Denn die Ursache des Streits zwischen Stadtrat und Tierheim sind die Kampfhunde. Aber an denen haben doch früher auch Leute verdient. Die müsste man eben jetzt zur Kasse bitten. Wenn ein Auto-Konzern feststellt, dass eines seiner Modelle Mängel hat, vielleicht sogar gemeingefährlich ist, dann ruft die Firma diese Autos zurück. Und nun ein Blick auf die Städte. Die haben doch jahrelang für diese Hunde allerhand Steuern kassiert. Aber jetzt sind die Hunde plötzlich ausschließlich Sache der Tierheime. Verständlich.

Im Stadtsteueramt wäre mit den Hunden wohl zu viel Bewegung. Kurios ist es auch, wenn Politiker und Gerichte sagen, es sei keine öffentliche Aufgabe, herrenlose Tiere zu verwahren.
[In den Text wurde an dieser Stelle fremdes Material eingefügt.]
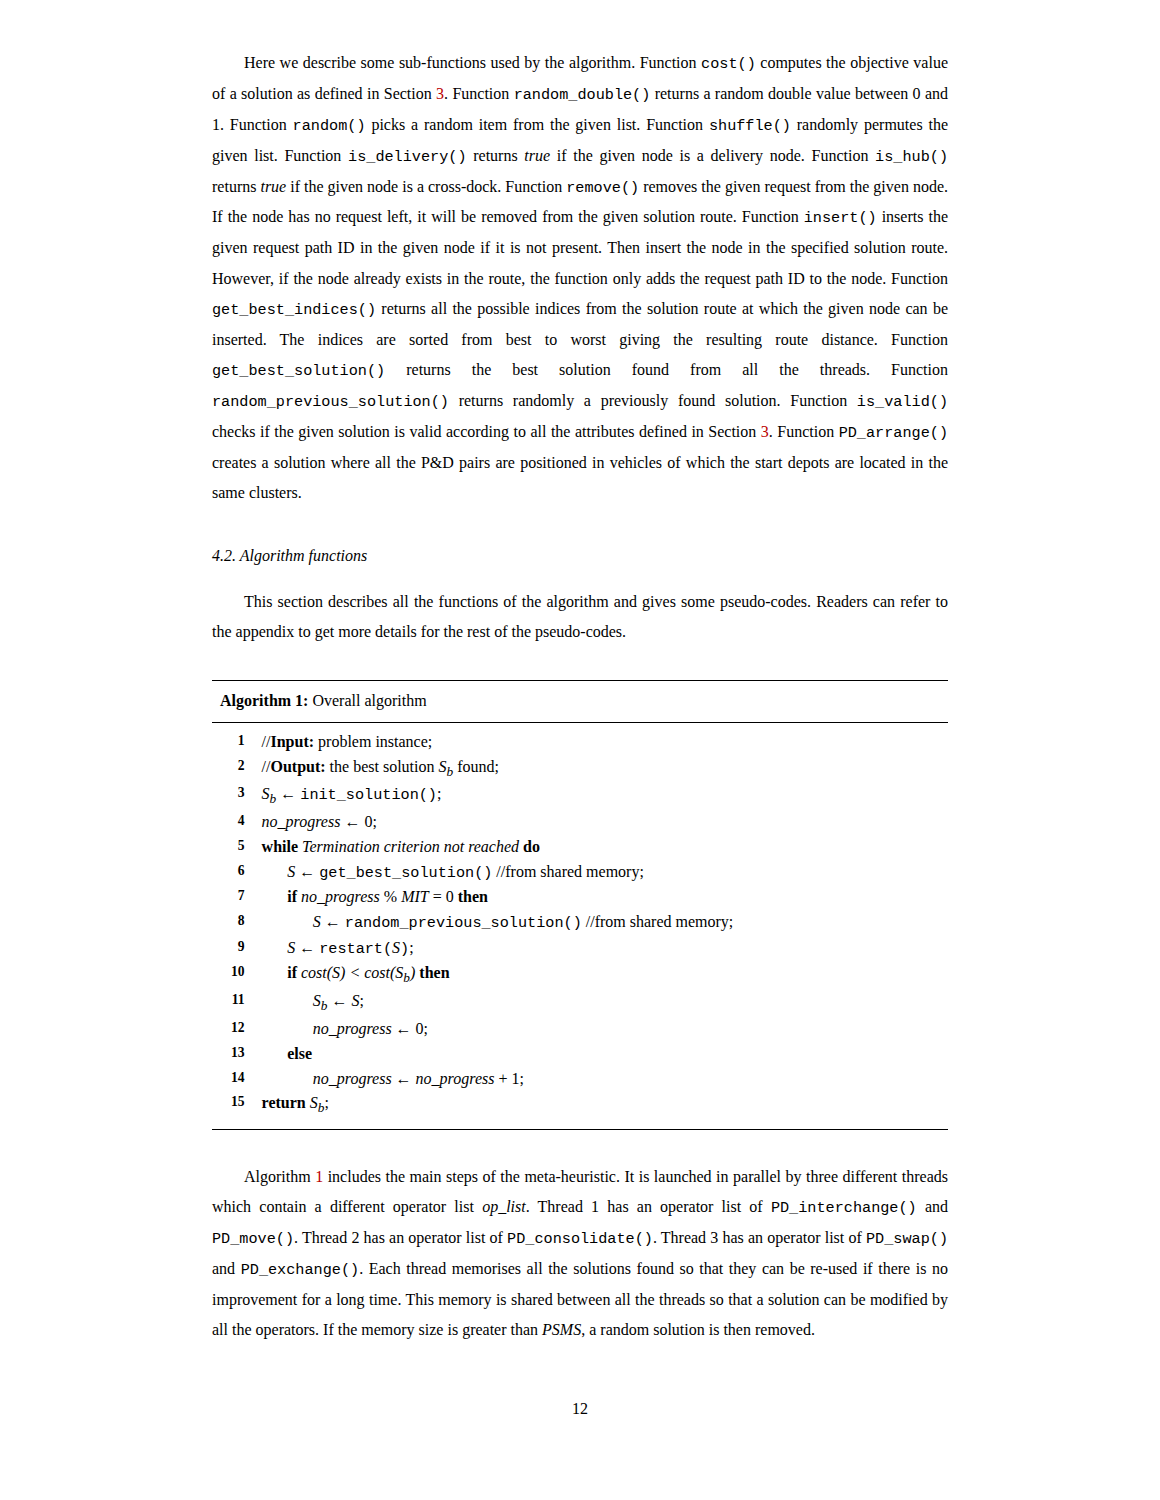Here we describe some sub-functions used by the algorithm. Function cost() computes the objective value of a solution as defined in Section 3. Function random_double() returns a random double value between 0 and 1. Function random() picks a random item from the given list. Function shuffle() randomly permutes the given list. Function is_delivery() returns true if the given node is a delivery node. Function is_hub() returns true if the given node is a cross-dock. Function remove() removes the given request from the given node. If the node has no request left, it will be removed from the given solution route. Function insert() inserts the given request path ID in the given node if it is not present. Then insert the node in the specified solution route. However, if the node already exists in the route, the function only adds the request path ID to the node. Function get_best_indices() returns all the possible indices from the solution route at which the given node can be inserted. The indices are sorted from best to worst giving the resulting route distance. Function get_best_solution() returns the best solution found from all the threads. Function random_previous_solution() returns randomly a previously found solution. Function is_valid() checks if the given solution is valid according to all the attributes defined in Section 3. Function PD_arrange() creates a solution where all the P&D pairs are positioned in vehicles of which the start depots are located in the same clusters.
4.2. Algorithm functions
This section describes all the functions of the algorithm and gives some pseudo-codes. Readers can refer to the appendix to get more details for the rest of the pseudo-codes.
Algorithm 1: Overall algorithm
//Input: problem instance;
//Output: the best solution Sb found;
Sb ← init_solution();
no_progress ← 0;
while Termination criterion not reached do
S ← get_best_solution() //from shared memory;
if no_progress % MIT = 0 then
S ← random_previous_solution() //from shared memory;
S ← restart(S);
if cost(S) < cost(Sb) then
Sb ← S;
no_progress ← 0;
else
no_progress ← no_progress + 1;
return Sb;
Algorithm 1 includes the main steps of the meta-heuristic. It is launched in parallel by three different threads which contain a different operator list op_list. Thread 1 has an operator list of PD_interchange() and PD_move(). Thread 2 has an operator list of PD_consolidate(). Thread 3 has an operator list of PD_swap() and PD_exchange(). Each thread memorises all the solutions found so that they can be re-used if there is no improvement for a long time. This memory is shared between all the threads so that a solution can be modified by all the operators. If the memory size is greater than PSMS, a random solution is then removed.
12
Zumindest nicht, solange von den Tieren keine Gefahr für die öffentliche Sicherheit ausgeht.

So ein Quatsch! So was passiert doch im Handumdrehn. Die Einstellung dieser Leute wird sich schlagartig ändern, sobald ein ausgesetzter und verwirrter Hund die erste Massenkarambolage auf der Stadtautobahn verursacht hat.
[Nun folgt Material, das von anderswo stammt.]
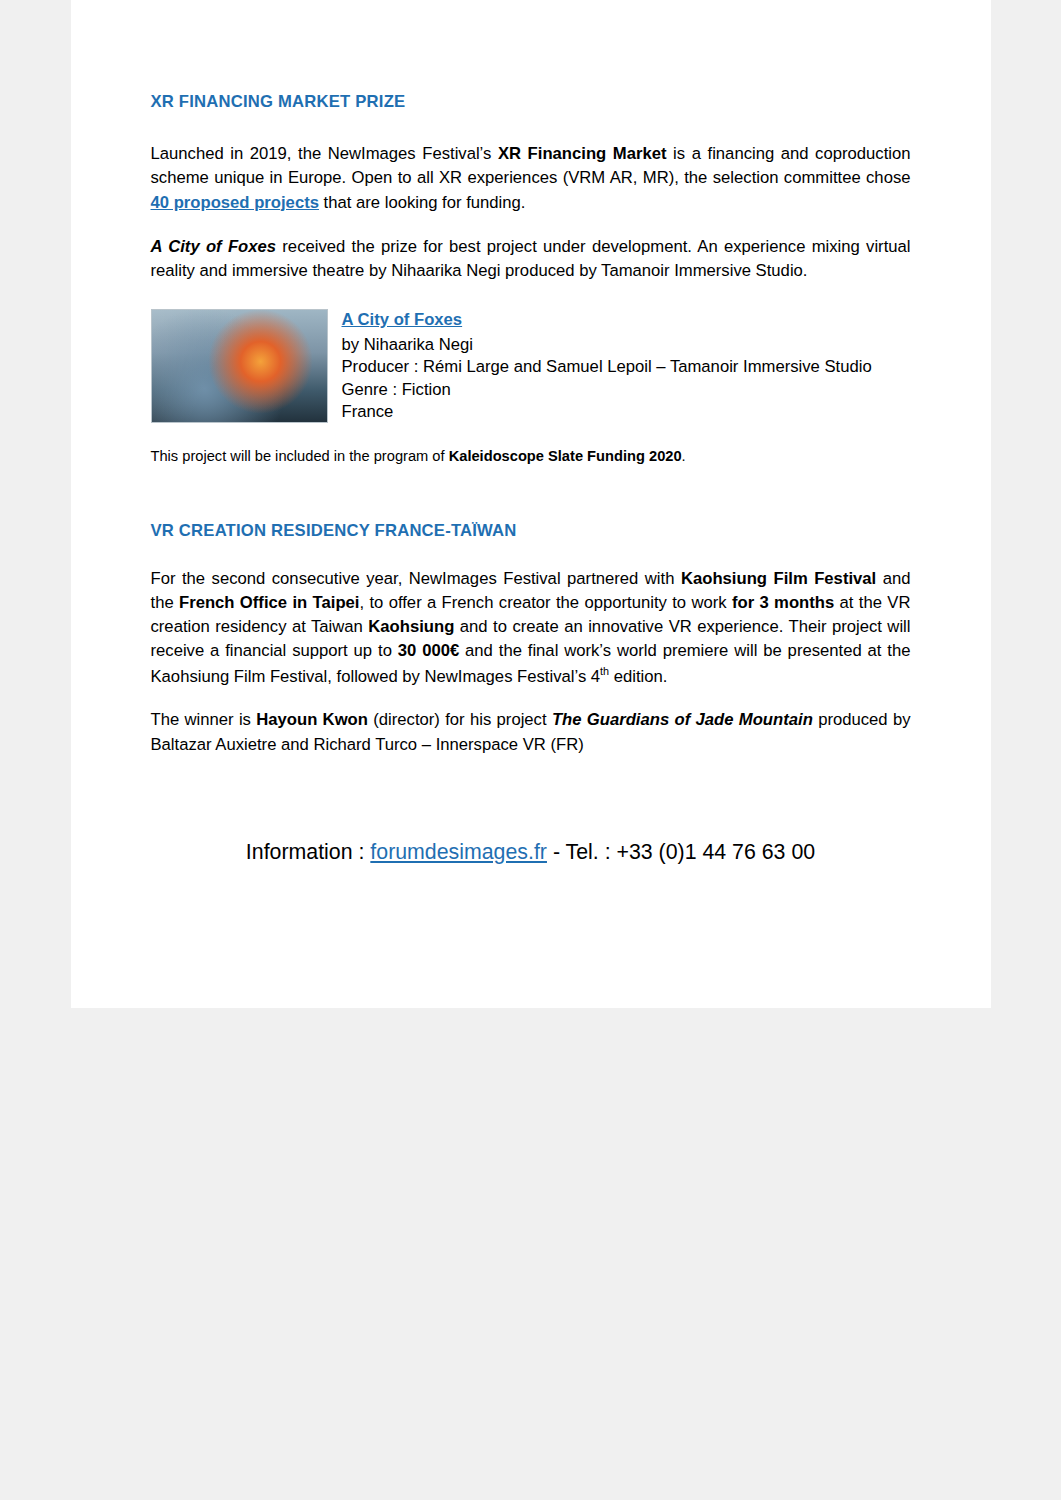XR FINANCING MARKET PRIZE
Launched in 2019, the NewImages Festival’s XR Financing Market is a financing and coproduction scheme unique in Europe. Open to all XR experiences (VRM AR, MR), the selection committee chose 40 proposed projects that are looking for funding.
A City of Foxes received the prize for best project under development. An experience mixing virtual reality and immersive theatre by Nihaarika Negi produced by Tamanoir Immersive Studio.
A City of Foxes by Nihaarika Negi
Producer : Rémi Large and Samuel Lepoil – Tamanoir Immersive Studio
Genre : Fiction
France
This project will be included in the program of Kaleidoscope Slate Funding 2020.
VR CREATION RESIDENCY FRANCE-TAÏWAN
For the second consecutive year, NewImages Festival partnered with Kaohsiung Film Festival and the French Office in Taipei, to offer a French creator the opportunity to work for 3 months at the VR creation residency at Taiwan Kaohsiung and to create an innovative VR experience. Their project will receive a financial support up to 30 000€ and the final work’s world premiere will be presented at the Kaohsiung Film Festival, followed by NewImages Festival’s 4th edition.
The winner is Hayoun Kwon (director) for his project The Guardians of Jade Mountain produced by Baltazar Auxietre and Richard Turco – Innerspace VR (FR)
Information : forumdesimages.fr - Tel. : +33 (0)1 44 76 63 00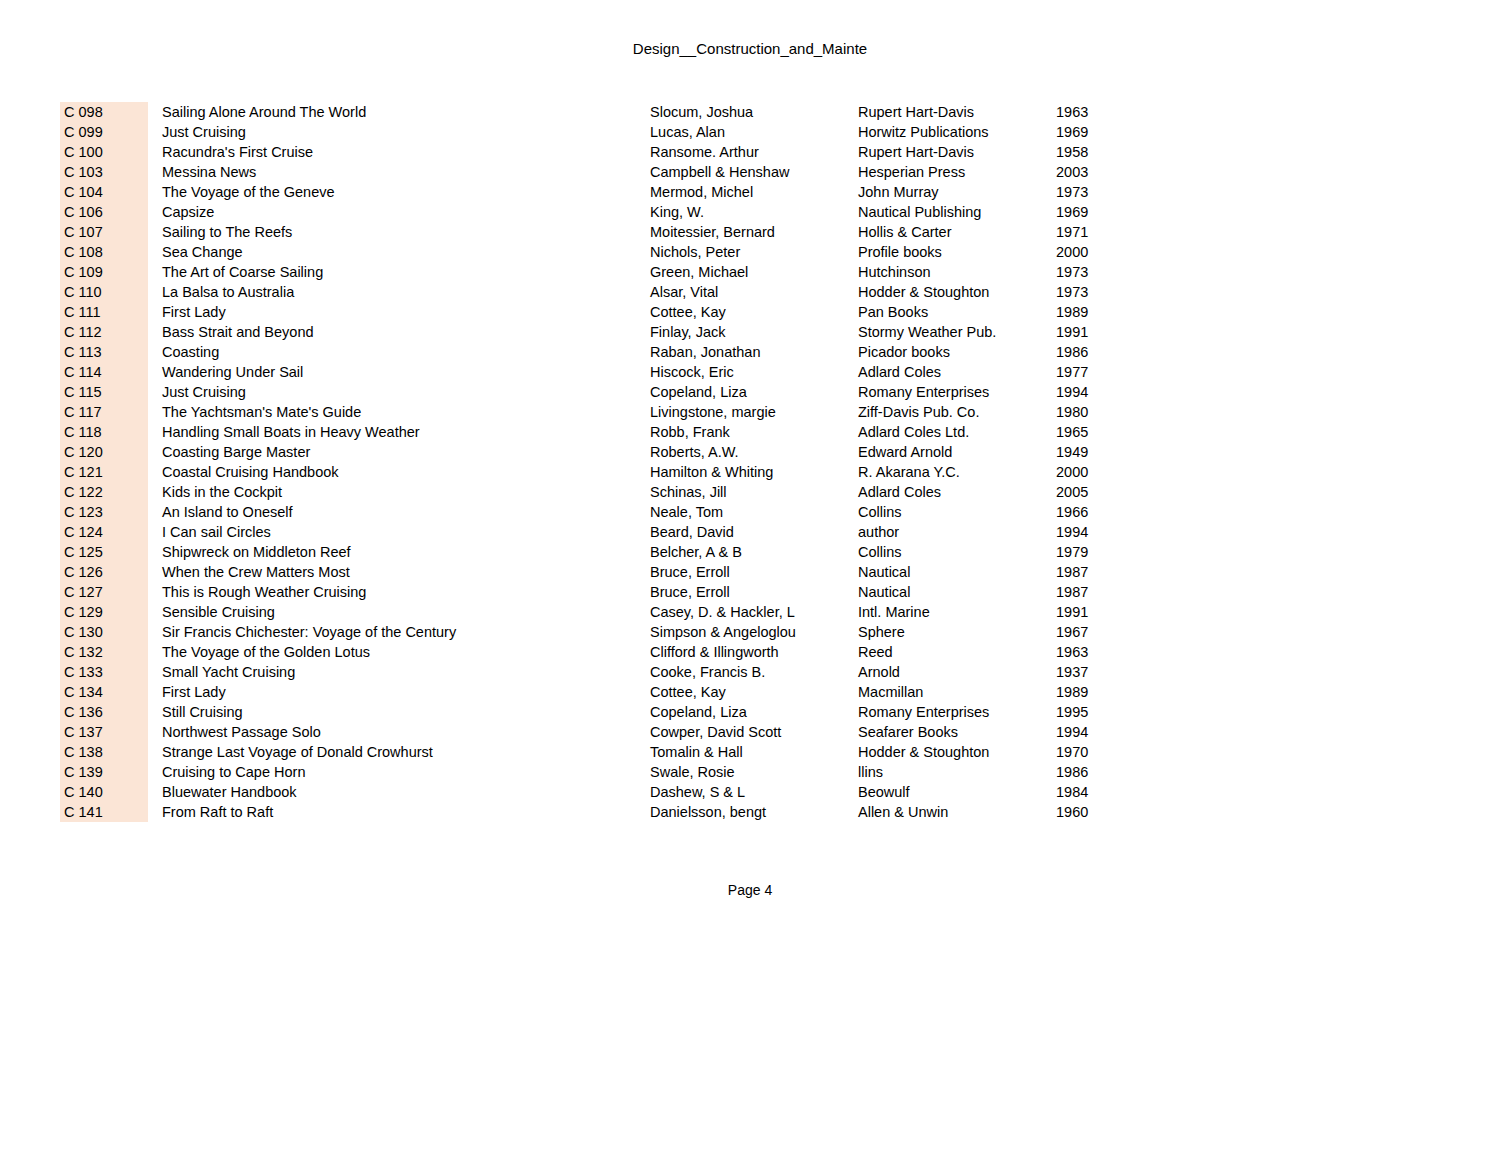Design__Construction_and_Mainte
| C 098 | Sailing Alone Around The World | Slocum, Joshua | Rupert Hart-Davis | 1963 |
| C 099 | Just Cruising | Lucas, Alan | Horwitz Publications | 1969 |
| C 100 | Racundra's First Cruise | Ransome. Arthur | Rupert Hart-Davis | 1958 |
| C 103 | Messina News | Campbell & Henshaw | Hesperian Press | 2003 |
| C 104 | The Voyage of the Geneve | Mermod, Michel | John Murray | 1973 |
| C 106 | Capsize | King, W. | Nautical Publishing | 1969 |
| C 107 | Sailing to The Reefs | Moitessier, Bernard | Hollis & Carter | 1971 |
| C 108 | Sea Change | Nichols, Peter | Profile books | 2000 |
| C 109 | The Art of Coarse Sailing | Green, Michael | Hutchinson | 1973 |
| C 110 | La Balsa to Australia | Alsar, Vital | Hodder & Stoughton | 1973 |
| C 111 | First Lady | Cottee, Kay | Pan Books | 1989 |
| C 112 | Bass Strait and Beyond | Finlay, Jack | Stormy Weather Pub. | 1991 |
| C 113 | Coasting | Raban, Jonathan | Picador books | 1986 |
| C 114 | Wandering Under Sail | Hiscock, Eric | Adlard Coles | 1977 |
| C 115 | Just Cruising | Copeland, Liza | Romany Enterprises | 1994 |
| C 117 | The Yachtsman's Mate's Guide | Livingstone, margie | Ziff-Davis Pub. Co. | 1980 |
| C 118 | Handling Small Boats in Heavy Weather | Robb, Frank | Adlard Coles Ltd. | 1965 |
| C 120 | Coasting Barge Master | Roberts, A.W. | Edward Arnold | 1949 |
| C 121 | Coastal Cruising Handbook | Hamilton & Whiting | R. Akarana Y.C. | 2000 |
| C 122 | Kids in the Cockpit | Schinas, Jill | Adlard Coles | 2005 |
| C 123 | An Island to Oneself | Neale, Tom | Collins | 1966 |
| C 124 | I Can sail Circles | Beard, David | author | 1994 |
| C 125 | Shipwreck on Middleton Reef | Belcher, A & B | Collins | 1979 |
| C 126 | When the Crew Matters Most | Bruce, Erroll | Nautical | 1987 |
| C 127 | This is Rough Weather Cruising | Bruce, Erroll | Nautical | 1987 |
| C 129 | Sensible Cruising | Casey, D. & Hackler, L | Intl. Marine | 1991 |
| C 130 | Sir Francis Chichester: Voyage of the Century | Simpson & Angeloglou | Sphere | 1967 |
| C 132 | The Voyage of the Golden Lotus | Clifford & Illingworth | Reed | 1963 |
| C 133 | Small Yacht Cruising | Cooke, Francis B. | Arnold | 1937 |
| C 134 | First Lady | Cottee, Kay | Macmillan | 1989 |
| C 136 | Still Cruising | Copeland, Liza | Romany Enterprises | 1995 |
| C 137 | Northwest Passage Solo | Cowper, David Scott | Seafarer Books | 1994 |
| C 138 | Strange Last Voyage of Donald Crowhurst | Tomalin & Hall | Hodder & Stoughton | 1970 |
| C 139 | Cruising to Cape Horn | Swale, Rosie | llins | 1986 |
| C 140 | Bluewater Handbook | Dashew, S & L | Beowulf | 1984 |
| C 141 | From Raft to Raft | Danielsson, bengt | Allen & Unwin | 1960 |
Page 4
Oder wenn ein ausgesetzter Kampfhund in der Bahnhofstraße ein Kind anfällt. Erst am Montag berichtete die "SZ" über ein zweijähriges Mädchen, das in Dudweiler vor der Garage seiner Eltern von einem Hund angefallen wurde - nicht von einem Kampfhund, "nur" von einem kleinen Mischling! Niemand weiß, woher das Tier kam und wohin es wieder verschwunden ist.

Aber das arme Kind musste mit schweren Gesichtsverletzungen ins Krankenhaus. Ich sage: Das Aufbewahren ausgesetzter Tiere ist eine öffentliche Aufgabe! In unser aller Interesse. Und noch eins: Liebe Parteien im Stadtrat, der Tierschutzverein hat 2087 Mitglieder, rund 600 mehr als der 1. FC Saarbrücken. Und das sind alles Wähler!

Aber wahrscheinlich wird euch noch nicht einmal das beeindrucken. Vielleicht sollten wir Hunden und Katzen das Wahlrecht geben. Womöglich bekämen unsere Gesellschaft und vor allem die Politik danach ein "menschlicheres" Gesicht.